EXERCISE AIM.
Please repeat exactly the lines below from the line with "Figure 4: SROC" to the line with "Table 1. Air", including both, and leave out every picture.

GIVEN RECORDS.

• • • • • • •

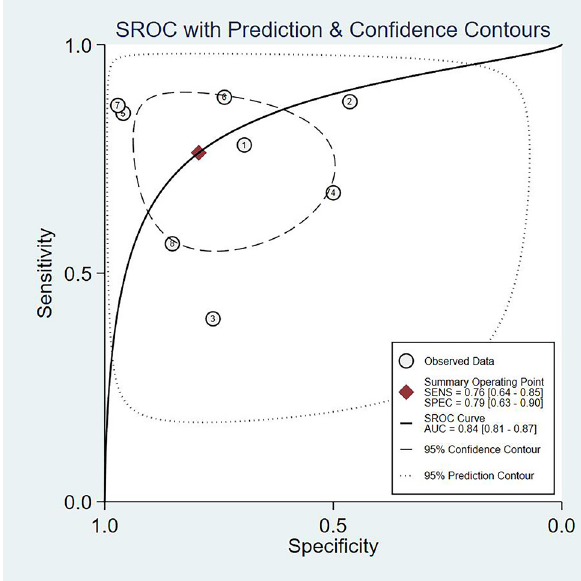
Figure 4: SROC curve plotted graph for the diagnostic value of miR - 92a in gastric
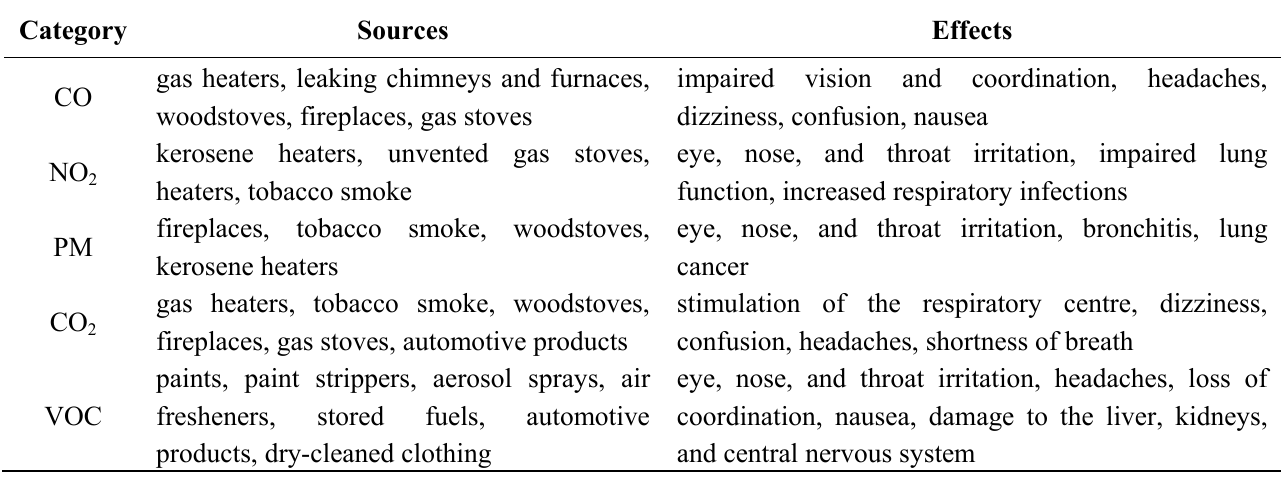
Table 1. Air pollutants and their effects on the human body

• • • • • • •

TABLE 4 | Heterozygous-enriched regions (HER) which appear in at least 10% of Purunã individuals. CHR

• • • • • • •

OUTPUT BELOW.
Figure 4: SROC curve plotted graph for the diagnostic value of miR - 92a in gastric
Table 1. Air pollutants and their effects on the human body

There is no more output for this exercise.